Both companies affirmed that their products were labelled to indicate they were targeted at those with cholesterol issues.
“Unilever’s Flora/Becel pro.activ products all have clear labeling on pack, identifying the target groups for the product, as it is a compulsory requirement as the result of the novel foods approval,” Unilever aid.
Raisio added that there was evidence that non-cholesterol challenged people could also benefit from stanols-sterol consumption.
“Studies in children have shown that early childhood introduction of nutritional habits aimed at atherosclerosis prevention reduces children's serum total cholesterol concentration,” it said.
This included, “the consumption of foods with added plant stanol ester or plant sterol ester would be beneficial also for children.”
Stanols versus sterols
Raisio added that the 85-week Kelly study performed with 30 people differentiated between stanols and sterol effects.
“Both plant stanol ester and plant sterol ester loweredsignificantly LDL cholesterol. But, serum campesterol and sitosterol concentrations were increased in plantsterol users, reduced in plant stanol users, whereas no change was recorded in controls,” the company said.

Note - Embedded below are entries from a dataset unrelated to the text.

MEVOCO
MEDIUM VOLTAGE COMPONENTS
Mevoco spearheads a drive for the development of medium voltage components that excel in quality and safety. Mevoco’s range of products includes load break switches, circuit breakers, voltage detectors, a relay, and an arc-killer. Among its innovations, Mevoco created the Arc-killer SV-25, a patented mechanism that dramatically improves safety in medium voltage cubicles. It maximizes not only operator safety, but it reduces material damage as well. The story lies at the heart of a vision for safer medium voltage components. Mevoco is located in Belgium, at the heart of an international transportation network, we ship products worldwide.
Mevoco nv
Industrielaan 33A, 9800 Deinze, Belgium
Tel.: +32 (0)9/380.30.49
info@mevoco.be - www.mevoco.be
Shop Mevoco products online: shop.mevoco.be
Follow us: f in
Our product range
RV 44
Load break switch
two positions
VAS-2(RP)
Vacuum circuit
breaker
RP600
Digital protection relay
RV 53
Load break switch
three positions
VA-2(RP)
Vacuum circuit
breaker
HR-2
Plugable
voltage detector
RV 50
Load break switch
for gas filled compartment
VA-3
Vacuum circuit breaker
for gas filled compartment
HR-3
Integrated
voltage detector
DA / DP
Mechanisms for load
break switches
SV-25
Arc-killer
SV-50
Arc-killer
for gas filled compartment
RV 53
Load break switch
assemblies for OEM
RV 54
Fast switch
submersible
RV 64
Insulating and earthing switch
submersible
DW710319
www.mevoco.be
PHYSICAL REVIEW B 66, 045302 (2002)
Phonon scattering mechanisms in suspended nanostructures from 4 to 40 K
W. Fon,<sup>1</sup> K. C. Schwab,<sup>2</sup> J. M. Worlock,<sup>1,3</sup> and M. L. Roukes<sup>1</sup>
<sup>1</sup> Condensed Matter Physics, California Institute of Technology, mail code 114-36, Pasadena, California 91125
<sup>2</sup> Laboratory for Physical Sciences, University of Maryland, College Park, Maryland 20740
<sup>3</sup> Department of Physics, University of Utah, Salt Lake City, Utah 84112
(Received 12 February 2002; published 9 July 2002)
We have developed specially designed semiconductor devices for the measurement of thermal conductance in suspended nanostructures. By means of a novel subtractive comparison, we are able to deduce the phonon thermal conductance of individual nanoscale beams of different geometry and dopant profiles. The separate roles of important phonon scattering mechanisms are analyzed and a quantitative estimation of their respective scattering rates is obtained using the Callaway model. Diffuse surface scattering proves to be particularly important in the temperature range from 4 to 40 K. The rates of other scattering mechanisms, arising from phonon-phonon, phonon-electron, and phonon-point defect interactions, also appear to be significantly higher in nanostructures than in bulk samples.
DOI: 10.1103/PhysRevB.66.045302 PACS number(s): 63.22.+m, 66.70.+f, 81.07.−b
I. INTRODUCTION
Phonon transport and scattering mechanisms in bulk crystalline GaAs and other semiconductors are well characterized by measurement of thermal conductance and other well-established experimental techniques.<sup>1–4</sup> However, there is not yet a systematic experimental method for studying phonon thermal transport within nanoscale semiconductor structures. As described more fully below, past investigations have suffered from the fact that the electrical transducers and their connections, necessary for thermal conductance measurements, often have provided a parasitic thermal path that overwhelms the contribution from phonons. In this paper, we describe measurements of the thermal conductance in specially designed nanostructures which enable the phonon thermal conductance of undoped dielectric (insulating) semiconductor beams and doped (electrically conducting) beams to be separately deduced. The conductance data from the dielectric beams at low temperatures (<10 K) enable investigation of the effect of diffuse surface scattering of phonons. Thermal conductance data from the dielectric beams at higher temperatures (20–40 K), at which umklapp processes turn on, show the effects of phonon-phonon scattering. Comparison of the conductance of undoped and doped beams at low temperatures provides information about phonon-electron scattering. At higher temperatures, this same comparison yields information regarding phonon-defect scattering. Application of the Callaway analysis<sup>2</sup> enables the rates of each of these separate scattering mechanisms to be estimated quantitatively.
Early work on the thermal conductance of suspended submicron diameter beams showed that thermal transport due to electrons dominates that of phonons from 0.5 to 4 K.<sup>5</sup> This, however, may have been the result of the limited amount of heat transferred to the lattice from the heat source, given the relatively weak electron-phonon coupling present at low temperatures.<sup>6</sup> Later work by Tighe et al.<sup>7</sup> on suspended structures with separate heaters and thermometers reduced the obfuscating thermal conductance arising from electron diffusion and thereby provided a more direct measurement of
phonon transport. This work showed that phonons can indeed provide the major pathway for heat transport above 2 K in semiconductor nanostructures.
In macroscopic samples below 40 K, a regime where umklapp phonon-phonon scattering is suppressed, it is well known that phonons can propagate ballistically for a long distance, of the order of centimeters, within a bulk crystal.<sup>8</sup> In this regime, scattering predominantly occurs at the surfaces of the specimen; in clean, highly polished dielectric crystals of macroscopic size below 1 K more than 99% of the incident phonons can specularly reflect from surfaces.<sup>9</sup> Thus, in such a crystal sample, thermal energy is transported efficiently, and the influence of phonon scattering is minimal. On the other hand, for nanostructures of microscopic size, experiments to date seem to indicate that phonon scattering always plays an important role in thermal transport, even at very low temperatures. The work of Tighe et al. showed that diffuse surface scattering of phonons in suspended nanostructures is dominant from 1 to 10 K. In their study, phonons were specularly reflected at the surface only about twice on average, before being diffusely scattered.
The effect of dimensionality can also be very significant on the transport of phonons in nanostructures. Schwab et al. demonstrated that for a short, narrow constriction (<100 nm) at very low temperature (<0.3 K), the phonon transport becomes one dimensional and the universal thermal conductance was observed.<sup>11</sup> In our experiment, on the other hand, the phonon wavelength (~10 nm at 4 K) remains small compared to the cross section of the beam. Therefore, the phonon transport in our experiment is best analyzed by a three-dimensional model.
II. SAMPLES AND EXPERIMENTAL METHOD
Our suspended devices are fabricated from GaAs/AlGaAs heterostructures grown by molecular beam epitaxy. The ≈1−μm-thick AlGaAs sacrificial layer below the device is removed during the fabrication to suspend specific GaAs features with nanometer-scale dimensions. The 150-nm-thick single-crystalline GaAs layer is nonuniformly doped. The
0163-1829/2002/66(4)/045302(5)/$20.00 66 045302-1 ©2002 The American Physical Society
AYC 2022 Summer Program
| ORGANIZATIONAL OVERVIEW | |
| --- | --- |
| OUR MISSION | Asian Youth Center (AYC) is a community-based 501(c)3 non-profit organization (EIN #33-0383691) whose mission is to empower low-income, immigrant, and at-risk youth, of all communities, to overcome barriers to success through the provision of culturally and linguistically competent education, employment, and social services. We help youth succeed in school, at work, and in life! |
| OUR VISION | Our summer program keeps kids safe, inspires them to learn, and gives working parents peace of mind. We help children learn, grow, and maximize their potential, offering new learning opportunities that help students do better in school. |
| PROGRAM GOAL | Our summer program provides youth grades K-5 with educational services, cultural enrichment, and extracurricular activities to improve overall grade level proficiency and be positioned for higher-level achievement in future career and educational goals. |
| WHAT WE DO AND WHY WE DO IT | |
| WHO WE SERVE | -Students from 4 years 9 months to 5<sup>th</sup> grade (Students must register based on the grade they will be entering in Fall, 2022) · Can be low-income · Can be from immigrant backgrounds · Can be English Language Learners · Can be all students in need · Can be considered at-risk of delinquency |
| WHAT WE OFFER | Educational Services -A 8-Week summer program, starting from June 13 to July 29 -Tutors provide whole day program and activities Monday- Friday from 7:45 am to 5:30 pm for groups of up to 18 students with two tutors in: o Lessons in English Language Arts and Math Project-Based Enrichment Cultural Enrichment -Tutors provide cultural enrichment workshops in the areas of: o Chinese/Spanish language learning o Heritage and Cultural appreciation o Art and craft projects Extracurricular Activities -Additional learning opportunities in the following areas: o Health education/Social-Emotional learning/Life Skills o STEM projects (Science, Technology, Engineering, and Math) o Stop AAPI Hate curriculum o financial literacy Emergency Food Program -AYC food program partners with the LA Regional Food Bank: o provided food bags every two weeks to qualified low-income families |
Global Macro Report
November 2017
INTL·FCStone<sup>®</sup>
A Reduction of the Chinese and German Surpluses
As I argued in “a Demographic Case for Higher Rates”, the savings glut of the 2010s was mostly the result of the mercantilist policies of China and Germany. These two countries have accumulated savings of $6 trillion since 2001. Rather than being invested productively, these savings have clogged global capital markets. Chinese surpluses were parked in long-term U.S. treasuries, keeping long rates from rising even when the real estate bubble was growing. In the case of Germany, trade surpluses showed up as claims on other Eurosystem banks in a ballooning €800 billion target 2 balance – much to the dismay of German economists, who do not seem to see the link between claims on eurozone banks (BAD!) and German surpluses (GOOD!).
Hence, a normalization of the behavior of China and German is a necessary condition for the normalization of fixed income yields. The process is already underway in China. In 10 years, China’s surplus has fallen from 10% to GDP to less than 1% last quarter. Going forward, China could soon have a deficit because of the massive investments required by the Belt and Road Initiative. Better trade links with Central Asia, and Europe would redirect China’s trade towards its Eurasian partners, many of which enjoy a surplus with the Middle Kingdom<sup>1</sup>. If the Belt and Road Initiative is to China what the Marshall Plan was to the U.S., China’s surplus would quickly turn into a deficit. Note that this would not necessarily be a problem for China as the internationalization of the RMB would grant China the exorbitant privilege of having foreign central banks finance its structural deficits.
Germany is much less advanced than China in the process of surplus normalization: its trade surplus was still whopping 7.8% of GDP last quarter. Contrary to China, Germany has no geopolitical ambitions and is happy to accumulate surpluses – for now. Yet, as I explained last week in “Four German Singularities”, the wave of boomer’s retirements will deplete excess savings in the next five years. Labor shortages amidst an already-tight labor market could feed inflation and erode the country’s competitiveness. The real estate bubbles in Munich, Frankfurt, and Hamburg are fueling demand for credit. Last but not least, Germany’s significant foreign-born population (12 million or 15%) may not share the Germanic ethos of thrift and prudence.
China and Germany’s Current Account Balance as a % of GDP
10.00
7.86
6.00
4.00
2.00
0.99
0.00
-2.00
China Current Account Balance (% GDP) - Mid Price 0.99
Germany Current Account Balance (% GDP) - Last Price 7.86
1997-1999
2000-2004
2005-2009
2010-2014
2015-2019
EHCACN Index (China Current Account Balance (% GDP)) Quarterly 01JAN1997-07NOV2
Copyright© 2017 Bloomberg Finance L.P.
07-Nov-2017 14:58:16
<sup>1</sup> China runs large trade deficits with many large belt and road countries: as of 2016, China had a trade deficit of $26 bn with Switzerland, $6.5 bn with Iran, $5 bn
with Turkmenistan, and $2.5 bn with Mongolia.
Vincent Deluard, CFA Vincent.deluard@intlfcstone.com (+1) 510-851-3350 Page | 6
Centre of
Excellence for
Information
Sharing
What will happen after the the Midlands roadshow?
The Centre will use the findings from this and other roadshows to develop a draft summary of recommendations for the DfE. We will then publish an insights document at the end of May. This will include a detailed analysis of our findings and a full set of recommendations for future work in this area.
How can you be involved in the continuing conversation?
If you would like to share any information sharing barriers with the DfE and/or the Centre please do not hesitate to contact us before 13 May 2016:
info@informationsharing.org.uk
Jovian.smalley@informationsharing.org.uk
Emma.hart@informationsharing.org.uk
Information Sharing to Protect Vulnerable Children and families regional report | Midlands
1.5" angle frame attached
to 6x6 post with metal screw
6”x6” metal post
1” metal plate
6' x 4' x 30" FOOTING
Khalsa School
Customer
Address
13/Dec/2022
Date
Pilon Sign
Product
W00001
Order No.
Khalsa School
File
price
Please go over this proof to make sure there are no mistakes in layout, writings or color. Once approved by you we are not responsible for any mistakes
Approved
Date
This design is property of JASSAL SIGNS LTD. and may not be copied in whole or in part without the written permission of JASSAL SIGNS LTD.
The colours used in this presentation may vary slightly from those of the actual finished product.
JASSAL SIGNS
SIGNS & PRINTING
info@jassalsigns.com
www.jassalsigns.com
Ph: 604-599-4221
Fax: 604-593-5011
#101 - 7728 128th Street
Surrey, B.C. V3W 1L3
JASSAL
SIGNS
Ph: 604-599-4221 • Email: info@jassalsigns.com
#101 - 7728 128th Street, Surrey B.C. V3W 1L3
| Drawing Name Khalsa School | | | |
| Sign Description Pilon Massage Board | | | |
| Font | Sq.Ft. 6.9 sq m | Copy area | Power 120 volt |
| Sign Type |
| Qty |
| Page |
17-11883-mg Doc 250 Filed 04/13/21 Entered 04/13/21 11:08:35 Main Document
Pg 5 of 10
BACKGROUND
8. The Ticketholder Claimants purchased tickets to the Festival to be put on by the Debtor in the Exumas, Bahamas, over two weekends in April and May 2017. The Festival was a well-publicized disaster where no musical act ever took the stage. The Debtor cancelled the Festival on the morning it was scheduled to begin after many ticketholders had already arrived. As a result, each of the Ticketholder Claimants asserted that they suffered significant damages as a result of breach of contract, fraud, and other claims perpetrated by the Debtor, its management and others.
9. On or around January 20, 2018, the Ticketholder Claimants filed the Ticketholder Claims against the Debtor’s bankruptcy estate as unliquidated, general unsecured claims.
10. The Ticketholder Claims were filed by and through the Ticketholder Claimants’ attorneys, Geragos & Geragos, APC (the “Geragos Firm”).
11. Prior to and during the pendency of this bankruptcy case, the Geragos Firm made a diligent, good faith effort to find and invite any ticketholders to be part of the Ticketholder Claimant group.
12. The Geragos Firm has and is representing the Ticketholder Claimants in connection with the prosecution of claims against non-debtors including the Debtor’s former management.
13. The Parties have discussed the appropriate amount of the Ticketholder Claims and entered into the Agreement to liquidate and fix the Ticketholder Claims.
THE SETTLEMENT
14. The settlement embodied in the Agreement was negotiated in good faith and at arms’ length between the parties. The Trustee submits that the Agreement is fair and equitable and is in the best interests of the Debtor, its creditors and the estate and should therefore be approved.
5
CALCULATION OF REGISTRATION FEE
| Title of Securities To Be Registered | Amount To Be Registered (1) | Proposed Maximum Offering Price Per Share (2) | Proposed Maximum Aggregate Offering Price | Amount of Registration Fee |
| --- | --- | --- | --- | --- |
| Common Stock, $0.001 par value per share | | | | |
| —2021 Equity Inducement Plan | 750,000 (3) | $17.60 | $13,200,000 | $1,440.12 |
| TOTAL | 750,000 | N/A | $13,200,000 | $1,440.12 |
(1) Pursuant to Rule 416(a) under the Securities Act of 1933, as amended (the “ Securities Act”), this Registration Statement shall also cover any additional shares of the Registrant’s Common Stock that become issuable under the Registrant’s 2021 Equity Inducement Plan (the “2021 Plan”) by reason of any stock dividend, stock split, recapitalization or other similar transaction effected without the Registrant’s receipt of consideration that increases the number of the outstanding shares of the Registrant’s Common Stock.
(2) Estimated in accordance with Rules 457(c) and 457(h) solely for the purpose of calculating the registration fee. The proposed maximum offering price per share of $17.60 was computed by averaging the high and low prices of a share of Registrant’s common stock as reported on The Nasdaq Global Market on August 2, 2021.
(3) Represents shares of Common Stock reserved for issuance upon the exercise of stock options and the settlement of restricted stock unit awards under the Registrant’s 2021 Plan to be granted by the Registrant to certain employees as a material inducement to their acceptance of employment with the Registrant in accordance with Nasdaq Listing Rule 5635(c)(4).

“Retinal images were taken to measure microcirculation that is assumed to be an indirect marker of cardiovascular health. No statistically significant difference was detected amongst the three groups in retinal microvasculature. However, changes in serum campesterol concentration was associated with an increase in retinal venulardiameter.”
An EFSA spokesperson said the Parma, Italy-based agency had not, “received any requests to look into issues related to plant sterols and stanols.”